After being called off earlier this year following rising political tensions it was confirmed last week that Bahrain will run in October, taking the place of the Indian Grand Prix which now switches to December 11. Three-time world champion Stewart has welcomed the decision, suggesting that it could help to unify the troubled state, whilst former FIA president Mosley says that by agreeing to race there F1 has become ‘one of the Bahrain government’s instruments of repression.’
“Sport is a very good equaliser in the case of unrest, because sport somehow unifies people. An F1 race going there hopefully might help to do that,” ESPN quotes Stewart as saying.
“I think Bahrain is one country particularly keen to accelerate the issue of democracy.

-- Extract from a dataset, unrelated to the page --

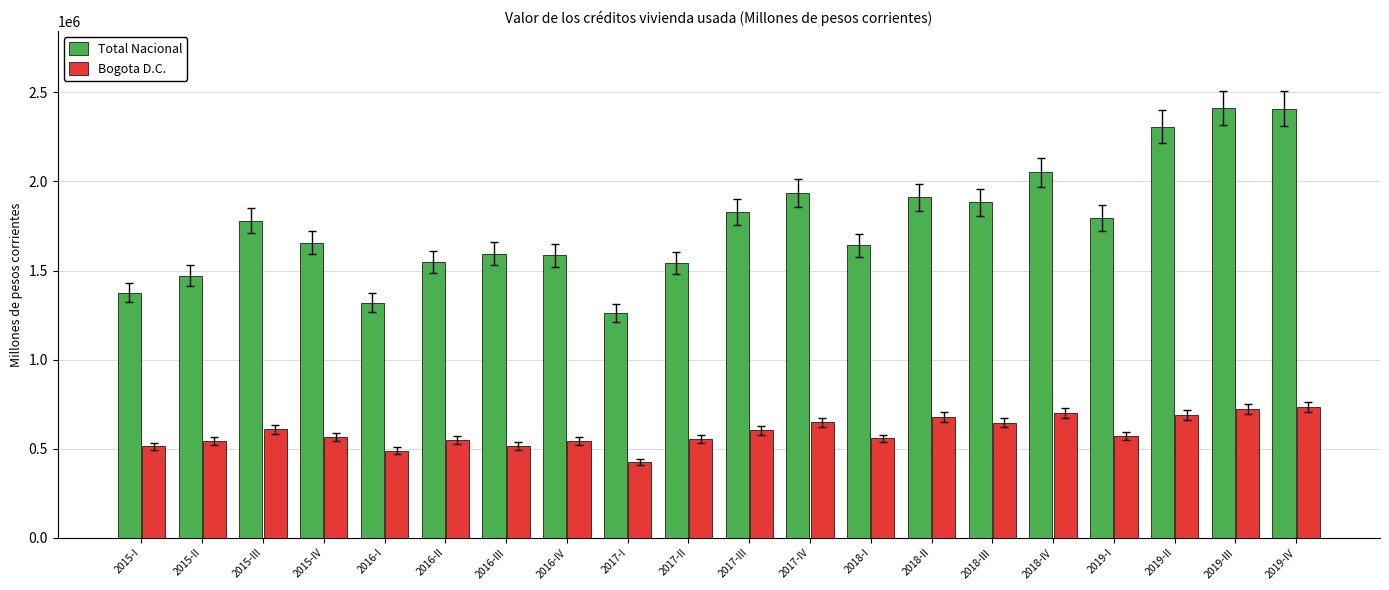

What is the difference between the maximum and minimum values in the Total Nacional series?

1147484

Having a Grand Prix there might be of benefit to the rest of the world recognising that there is movement taking place. Because if we just sit back and stop things from progressing, I don’t think that’s the right thing either.”
Mosley meanwhile is very much in disagreement with the Scot, arguing that reinstating the race was the wrong decision.

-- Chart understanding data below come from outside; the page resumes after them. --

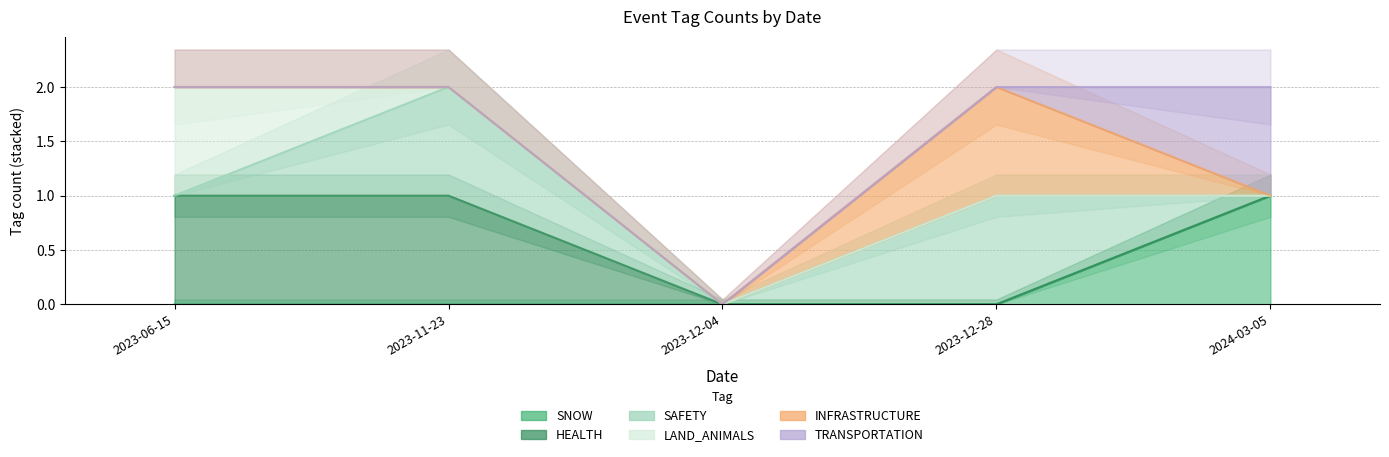

How many values in SAFETY are above zero?

2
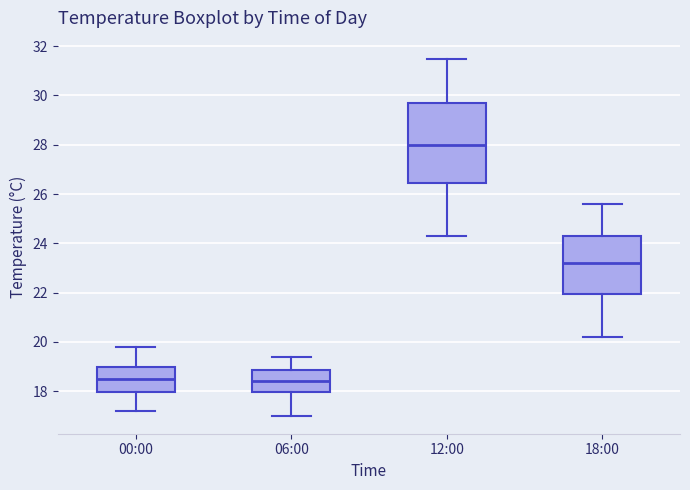

Where is the lower edge of the box for 00:00 on the y-axis? The values are not printed on the chart, so give them approximately, as read against the axis.

18.0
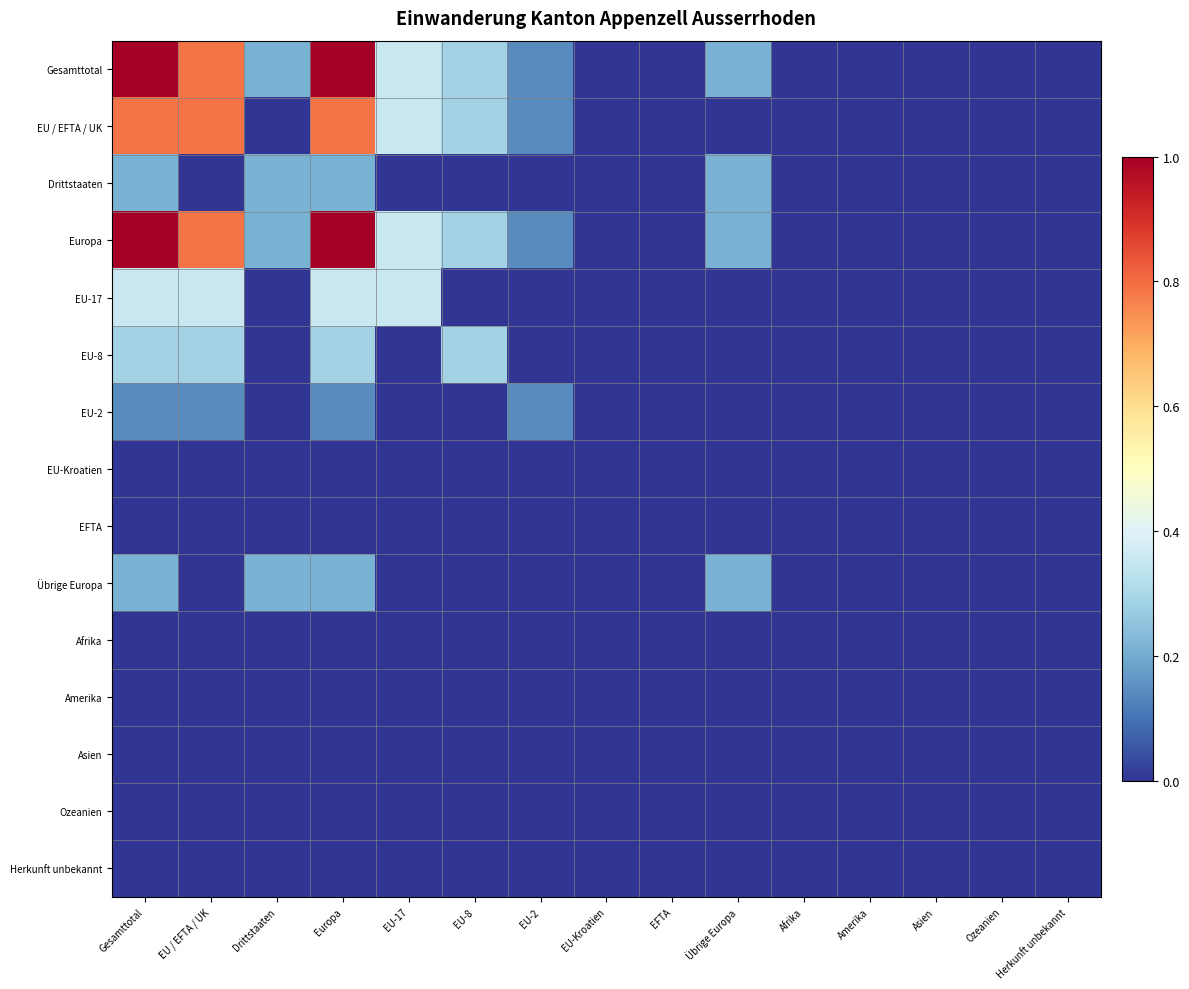

Reading left to right, transcribe all the data shown in this chart.

Gesamttotal: Gesamttotal=1.0	EU / EFTA / UK=0.8	Drittstaaten=0.2	Europa=1.0	EU-17=0.4	EU-8=0.3	EU-2=0.1	EU-Kroatien=0.0	EFTA=0.0	Übrige Europa=0.2	Afrika=0.0	Amerika=0.0	Asien=0.0	Ozeanien=0.0	Herkunft unbekannt=0.0
EU / EFTA / UK: Gesamttotal=0.8	EU / EFTA / UK=0.8	Drittstaaten=0.0	Europa=0.8	EU-17=0.4	EU-8=0.3	EU-2=0.1	EU-Kroatien=0.0	EFTA=0.0	Übrige Europa=0.0	Afrika=0.0	Amerika=0.0	Asien=0.0	Ozeanien=0.0	Herkunft unbekannt=0.0
Drittstaaten: Gesamttotal=0.2	EU / EFTA / UK=0.0	Drittstaaten=0.2	Europa=0.2	EU-17=0.0	EU-8=0.0	EU-2=0.0	EU-Kroatien=0.0	EFTA=0.0	Übrige Europa=0.2	Afrika=0.0	Amerika=0.0	Asien=0.0	Ozeanien=0.0	Herkunft unbekannt=0.0
Europa: Gesamttotal=1.0	EU / EFTA / UK=0.8	Drittstaaten=0.2	Europa=1.0	EU-17=0.4	EU-8=0.3	EU-2=0.1	EU-Kroatien=0.0	EFTA=0.0	Übrige Europa=0.2	Afrika=0.0	Amerika=0.0	Asien=0.0	Ozeanien=0.0	Herkunft unbekannt=0.0
EU-17: Gesamttotal=0.4	EU / EFTA / UK=0.4	Drittstaaten=0.0	Europa=0.4	EU-17=0.4	EU-8=0.0	EU-2=0.0	EU-Kroatien=0.0	EFTA=0.0	Übrige Europa=0.0	Afrika=0.0	Amerika=0.0	Asien=0.0	Ozeanien=0.0	Herkunft unbekannt=0.0
EU-8: Gesamttotal=0.3	EU / EFTA / UK=0.3	Drittstaaten=0.0	Europa=0.3	EU-17=0.0	EU-8=0.3	EU-2=0.0	EU-Kroatien=0.0	EFTA=0.0	Übrige Europa=0.0	Afrika=0.0	Amerika=0.0	Asien=0.0	Ozeanien=0.0	Herkunft unbekannt=0.0
EU-2: Gesamttotal=0.1	EU / EFTA / UK=0.1	Drittstaaten=0.0	Europa=0.1	EU-17=0.0	EU-8=0.0	EU-2=0.1	EU-Kroatien=0.0	EFTA=0.0	Übrige Europa=0.0	Afrika=0.0	Amerika=0.0	Asien=0.0	Ozeanien=0.0	Herkunft unbekannt=0.0
EU-Kroatien: Gesamttotal=0.0	EU / EFTA / UK=0.0	Drittstaaten=0.0	Europa=0.0	EU-17=0.0	EU-8=0.0	EU-2=0.0	EU-Kroatien=0.0	EFTA=0.0	Übrige Europa=0.0	Afrika=0.0	Amerika=0.0	Asien=0.0	Ozeanien=0.0	Herkunft unbekannt=0.0
EFTA: Gesamttotal=0.0	EU / EFTA / UK=0.0	Drittstaaten=0.0	Europa=0.0	EU-17=0.0	EU-8=0.0	EU-2=0.0	EU-Kroatien=0.0	EFTA=0.0	Übrige Europa=0.0	Afrika=0.0	Amerika=0.0	Asien=0.0	Ozeanien=0.0	Herkunft unbekannt=0.0
Übrige Europa: Gesamttotal=0.2	EU / EFTA / UK=0.0	Drittstaaten=0.2	Europa=0.2	EU-17=0.0	EU-8=0.0	EU-2=0.0	EU-Kroatien=0.0	EFTA=0.0	Übrige Europa=0.2	Afrika=0.0	Amerika=0.0	Asien=0.0	Ozeanien=0.0	Herkunft unbekannt=0.0
Afrika: Gesamttotal=0.0	EU / EFTA / UK=0.0	Drittstaaten=0.0	Europa=0.0	EU-17=0.0	EU-8=0.0	EU-2=0.0	EU-Kroatien=0.0	EFTA=0.0	Übrige Europa=0.0	Afrika=0.0	Amerika=0.0	Asien=0.0	Ozeanien=0.0	Herkunft unbekannt=0.0
Amerika: Gesamttotal=0.0	EU / EFTA / UK=0.0	Drittstaaten=0.0	Europa=0.0	EU-17=0.0	EU-8=0.0	EU-2=0.0	EU-Kroatien=0.0	EFTA=0.0	Übrige Europa=0.0	Afrika=0.0	Amerika=0.0	Asien=0.0	Ozeanien=0.0	Herkunft unbekannt=0.0
Asien: Gesamttotal=0.0	EU / EFTA / UK=0.0	Drittstaaten=0.0	Europa=0.0	EU-17=0.0	EU-8=0.0	EU-2=0.0	EU-Kroatien=0.0	EFTA=0.0	Übrige Europa=0.0	Afrika=0.0	Amerika=0.0	Asien=0.0	Ozeanien=0.0	Herkunft unbekannt=0.0
Ozeanien: Gesamttotal=0.0	EU / EFTA / UK=0.0	Drittstaaten=0.0	Europa=0.0	EU-17=0.0	EU-8=0.0	EU-2=0.0	EU-Kroatien=0.0	EFTA=0.0	Übrige Europa=0.0	Afrika=0.0	Amerika=0.0	Asien=0.0	Ozeanien=0.0	Herkunft unbekannt=0.0
Herkunft unbekannt: Gesamttotal=0.0	EU / EFTA / UK=0.0	Drittstaaten=0.0	Europa=0.0	EU-17=0.0	EU-8=0.0	EU-2=0.0	EU-Kroatien=0.0	EFTA=0.0	Übrige Europa=0.0	Afrika=0.0	Amerika=0.0	Asien=0.0	Ozeanien=0.0	Herkunft unbekannt=0.0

“Surely the line has to be drawn when a sporting event is not mere entertainment in a less-than-perfect country, but is being used by an oppressive regime to camouflage its actions,” said Mosley in his weekly newspaper column.
“If a sport accepts this role, it becomes a tool of government. If Formula One allows itself to be used in this way in Bahrain, it will share the regime’s guilt as surely as if it went out and helped brutalise unarmed protesters,” Mosley continued.
“Having carried out these horrific acts, the Bahrain government wants to clean up its image. That’s where the grand prix comes in. By running the race they hope to show the world the troubles were just a small, temporary difficulty and everything is now back to normal.
“By agreeing to race there, Formula One becomes complicit in what has happened. It becomes one of the Bahrain government’s instruments of repression. The decision to hold the race is a mistake which will not be forgotten and, if not reversed, will eventually cost Formula One dear,” he concluded.